ようやくカムイのグルメシーンの再登場です。やっぱり十傑との連続グルメシーンは相当にキツかったみたいですwww




【宿泊研修編】
第八皿


 

 

 

 カムイと幸平が遠月学園に編入し、今日は幸平の初の調理実習。作る料理は『ブッフ・ブルギニョン(牛肉の赤ワイン煮込み)』。

 

 フランスはブルゴーニュ地方の郷土料理で、その名の通り牛肉を赤ワインで煮込んだビーフシチューの一種である。

 

 

 

 しかし実習に参加しているのは幸平だけ、カムイは学園を彷徨っていた。

 

 仙佐衛門からは『学園には在籍するだけで良い。授業や行事などについては参加自由』と言われている。

 

 そのためカムイは編入した後も授業などには参加せず、『食運』と『食欲』のコンパスに導かれるまま世界中を旅していた。

 

 そんなカムイが珍しく学園に来ているのは、『食運の導き』とも呼べる気まぐれによるものだった。

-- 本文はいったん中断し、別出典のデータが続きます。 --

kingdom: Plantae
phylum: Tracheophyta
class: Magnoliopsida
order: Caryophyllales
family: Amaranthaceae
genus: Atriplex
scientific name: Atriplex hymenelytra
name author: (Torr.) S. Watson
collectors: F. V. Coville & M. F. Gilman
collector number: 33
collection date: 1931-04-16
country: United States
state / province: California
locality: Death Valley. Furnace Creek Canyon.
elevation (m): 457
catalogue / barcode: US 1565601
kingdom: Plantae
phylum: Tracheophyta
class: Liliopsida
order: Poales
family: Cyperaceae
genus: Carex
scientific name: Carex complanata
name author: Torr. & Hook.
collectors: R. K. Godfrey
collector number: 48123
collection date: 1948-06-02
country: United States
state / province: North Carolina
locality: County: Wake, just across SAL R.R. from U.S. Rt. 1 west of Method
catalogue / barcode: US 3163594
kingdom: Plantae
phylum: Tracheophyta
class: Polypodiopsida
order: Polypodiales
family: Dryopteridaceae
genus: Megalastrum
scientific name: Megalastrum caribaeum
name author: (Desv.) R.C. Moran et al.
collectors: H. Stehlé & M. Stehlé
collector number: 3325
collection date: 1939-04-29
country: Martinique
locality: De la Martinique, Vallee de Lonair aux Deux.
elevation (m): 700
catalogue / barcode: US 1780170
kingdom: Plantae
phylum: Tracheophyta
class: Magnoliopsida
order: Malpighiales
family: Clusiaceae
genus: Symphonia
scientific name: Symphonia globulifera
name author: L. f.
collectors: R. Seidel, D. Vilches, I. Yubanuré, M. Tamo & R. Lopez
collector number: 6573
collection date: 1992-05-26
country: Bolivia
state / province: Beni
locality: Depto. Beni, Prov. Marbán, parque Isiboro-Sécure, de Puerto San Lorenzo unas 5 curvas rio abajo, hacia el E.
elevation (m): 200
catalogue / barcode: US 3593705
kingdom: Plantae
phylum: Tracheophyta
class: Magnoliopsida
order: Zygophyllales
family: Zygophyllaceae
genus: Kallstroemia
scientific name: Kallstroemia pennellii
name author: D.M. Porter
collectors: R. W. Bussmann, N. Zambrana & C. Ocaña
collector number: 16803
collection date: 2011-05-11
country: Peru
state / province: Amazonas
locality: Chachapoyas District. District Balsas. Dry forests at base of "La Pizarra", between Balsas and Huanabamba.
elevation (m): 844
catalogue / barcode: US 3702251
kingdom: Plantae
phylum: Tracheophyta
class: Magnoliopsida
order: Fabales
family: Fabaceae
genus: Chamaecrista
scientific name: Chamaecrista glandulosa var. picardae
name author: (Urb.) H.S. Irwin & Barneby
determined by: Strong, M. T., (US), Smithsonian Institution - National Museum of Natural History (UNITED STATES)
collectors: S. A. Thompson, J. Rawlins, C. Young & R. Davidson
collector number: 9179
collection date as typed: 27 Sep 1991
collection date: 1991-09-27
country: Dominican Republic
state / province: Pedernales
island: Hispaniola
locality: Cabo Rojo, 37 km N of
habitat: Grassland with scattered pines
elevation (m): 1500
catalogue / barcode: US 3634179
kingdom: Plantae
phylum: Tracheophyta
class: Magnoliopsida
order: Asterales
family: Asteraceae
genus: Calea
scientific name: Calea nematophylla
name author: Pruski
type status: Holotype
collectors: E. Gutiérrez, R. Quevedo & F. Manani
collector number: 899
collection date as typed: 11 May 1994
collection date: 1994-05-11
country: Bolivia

 そして『食運』に導かれるまま彷徨い、着いたのは偶然にも幸平が受けている調理実習室であった。

 

 

「お? カムイじゃん♪ 珍しいな、お前が学園に来るなんて。入学式以来じゃねえの?」

 

 コミュ力が天元突破している幸平を除き、他の生徒はいきなり現れたカムイに恐縮してしまう。

 

 『神域の料理人』という肩書に加え、遠月十傑全員に圧勝し異例の『第零席』の称号を得たカムイは、一般生徒にとって畏怖の対象とも呼べるものだ。

 

 ましてや一年生ともなれば目の前にいるだけで緊張してしまうのも無理はない。現に幸平のパートナーである『田所恵』などは緊張し過ぎて今にも気を失いそうになっている。

 

 

 幸平がいるとは思わなかったカムイだが、それよりも目の前にある皿が気になったのでおもむろに実習室へ入っていく。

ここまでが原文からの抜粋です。